Department of Pediatric Radiology, Hacettepe University, Ankara, Turkey.
Pediatr Rheumatol Online J. 2024 Oct 8;22(1):89. doi: 10.1186/s12969-024-01016-9.
Camurati-Engelmann disease (CED), also known as progressive diaphyseal dysplasia, is a rare genetic disorder characterized by abnormal thickening of the long bones' diaphysis. This condition is caused by mutations in the transforming growth factor beta-1 (TGFB-1) gene and is typically inherited in an autosomal dominant pattern. Patients with CED often present with symptoms such as chronic bone pain, muscle weakness, fatigue, and difficulty walking.
We report a 30-month-old boy who presented with gait abnormality. Initially, toxic synovitis was considered, and non-steroidal anti-inflammatory (NSAİ) treatment was administered. The patient did not respond to NSAİ treatment. Direct radiographs showed diaphyseal thickening, especially in the long bones. Radiologically, CED was suspected, and clinical exome sequencing identified a TGFB-1: c1121C > G (Pro374Arg) heterozygous mutation, which was interpreted as a possible pathogenic variant for CED. A clinical, radiologic, and genetic diagnosis of CED was made.

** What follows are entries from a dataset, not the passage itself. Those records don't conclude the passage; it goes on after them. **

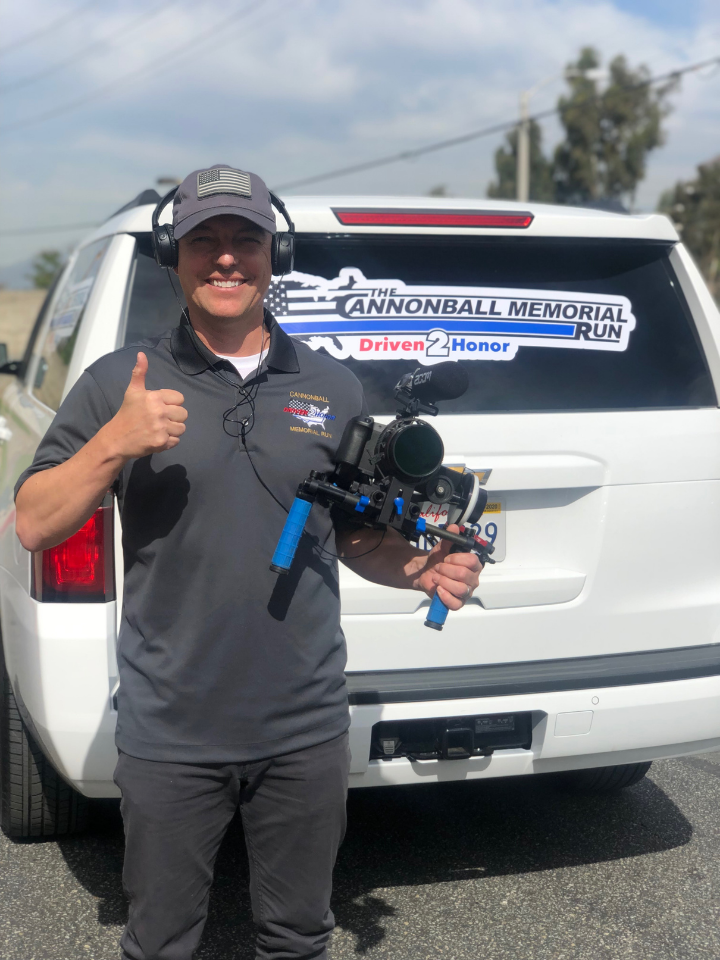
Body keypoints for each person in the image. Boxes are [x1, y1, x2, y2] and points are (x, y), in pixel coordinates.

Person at [14, 165, 482, 960]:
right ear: (174, 254)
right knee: (161, 940)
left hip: (303, 723)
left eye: (245, 240)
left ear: (276, 253)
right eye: (205, 241)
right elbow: (32, 523)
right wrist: (113, 443)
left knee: (297, 937)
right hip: (172, 729)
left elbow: (355, 533)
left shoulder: (331, 387)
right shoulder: (116, 385)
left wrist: (417, 566)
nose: (226, 258)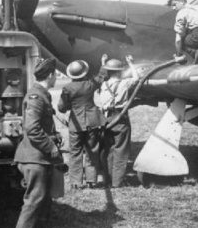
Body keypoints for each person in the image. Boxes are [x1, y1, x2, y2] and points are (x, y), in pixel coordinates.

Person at [12, 58, 63, 228]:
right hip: (34, 157)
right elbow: (32, 129)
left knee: (44, 199)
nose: (56, 77)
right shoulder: (36, 96)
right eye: (55, 74)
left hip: (40, 157)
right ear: (50, 75)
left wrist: (54, 135)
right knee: (34, 199)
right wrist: (51, 147)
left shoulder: (42, 95)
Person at [57, 56, 107, 189]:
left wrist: (70, 106)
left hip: (76, 124)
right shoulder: (90, 84)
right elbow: (101, 76)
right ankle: (91, 180)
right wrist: (103, 63)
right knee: (92, 151)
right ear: (84, 72)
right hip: (92, 121)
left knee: (75, 152)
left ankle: (76, 182)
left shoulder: (67, 88)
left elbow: (61, 108)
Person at [98, 55, 139, 188]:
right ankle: (117, 182)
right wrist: (131, 63)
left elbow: (102, 75)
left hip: (106, 118)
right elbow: (137, 78)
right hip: (120, 117)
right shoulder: (125, 83)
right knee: (121, 150)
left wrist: (103, 63)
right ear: (119, 72)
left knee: (108, 150)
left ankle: (108, 180)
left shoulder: (103, 84)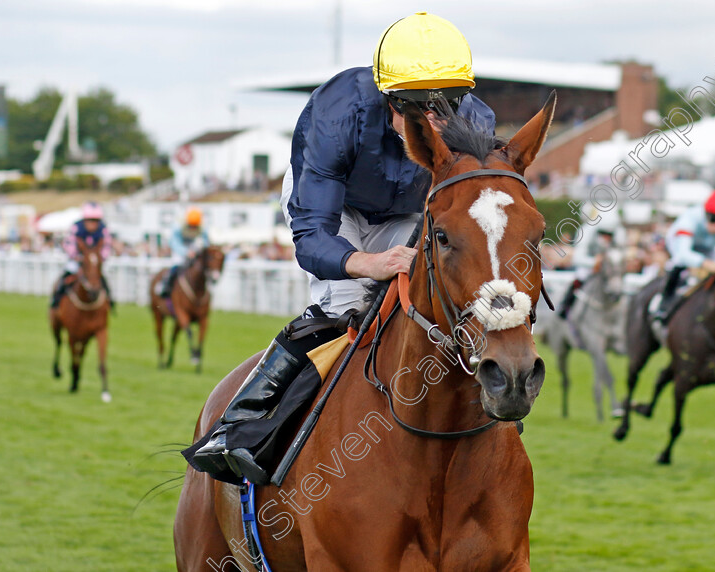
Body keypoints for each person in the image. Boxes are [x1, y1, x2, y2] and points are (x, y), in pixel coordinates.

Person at [187, 12, 496, 482]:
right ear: (387, 97)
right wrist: (367, 262)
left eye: (447, 106)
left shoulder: (476, 122)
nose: (435, 122)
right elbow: (313, 238)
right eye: (418, 108)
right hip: (337, 209)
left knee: (442, 306)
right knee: (345, 309)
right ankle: (244, 424)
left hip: (411, 211)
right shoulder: (337, 112)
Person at [655, 189, 715, 321]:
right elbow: (683, 254)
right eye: (713, 219)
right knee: (678, 264)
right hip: (681, 244)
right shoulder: (690, 218)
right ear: (705, 213)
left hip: (709, 247)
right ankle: (664, 303)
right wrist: (706, 264)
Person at [557, 212, 620, 319]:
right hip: (589, 266)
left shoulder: (617, 232)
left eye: (609, 235)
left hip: (606, 267)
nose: (607, 238)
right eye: (603, 234)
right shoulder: (586, 231)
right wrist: (594, 262)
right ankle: (565, 306)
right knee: (581, 276)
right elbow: (577, 258)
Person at [50, 201, 113, 308]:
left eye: (95, 220)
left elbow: (107, 246)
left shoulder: (103, 229)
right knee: (64, 279)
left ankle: (111, 302)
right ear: (84, 219)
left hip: (94, 262)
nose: (93, 223)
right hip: (77, 261)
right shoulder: (76, 227)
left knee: (103, 281)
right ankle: (56, 302)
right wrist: (76, 256)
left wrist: (100, 258)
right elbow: (68, 244)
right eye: (90, 220)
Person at [160, 206, 210, 298]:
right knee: (177, 264)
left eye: (195, 226)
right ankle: (165, 286)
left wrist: (198, 251)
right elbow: (174, 242)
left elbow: (206, 242)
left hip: (194, 249)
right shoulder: (177, 227)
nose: (193, 228)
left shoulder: (203, 228)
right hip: (180, 250)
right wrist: (185, 252)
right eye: (191, 225)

Due to its rarity and variable clinical presentation, the diagnosis of CED can be challenging and often requires a high index of suspicion. Early and accurate diagnosis is crucial for managing symptoms and improving patients' quality of life.
Camurati-Engelmann 病(CED),也称为进行性骨干发育不良,是一种罕见的遗传性疾病,其特征是长骨干骺端异常增厚。这种情况是由转化生长因子β-1(TGFB-1)基因突变引起的,通常以常染色体显性遗传模式遗传。CED 患者常出现慢性骨痛、肌肉无力、疲劳和行走困难等症状。
我们报告了一名 30 个月大的男孩,他出现步态异常。最初考虑毒性滑膜炎,并给予非甾体抗炎药(NSAID)治疗。但患者对 NSAID 治疗无反应。直接射线照相显示骨干增厚,特别是长骨。影像学怀疑 CED,并通过临床外显子组测序发现 TGFB-1:c1121C > G(Pro374Arg)杂合突变,该突变被解释为 CED 的可能致病性变异。做出了 CED 的临床、放射学和遗传学诊断。
由于其罕见性和不同的临床表现,CED 的诊断可能具有挑战性,通常需要高度怀疑。早期和准确的诊断对于管理症状和提高患者的生活质量至关重要。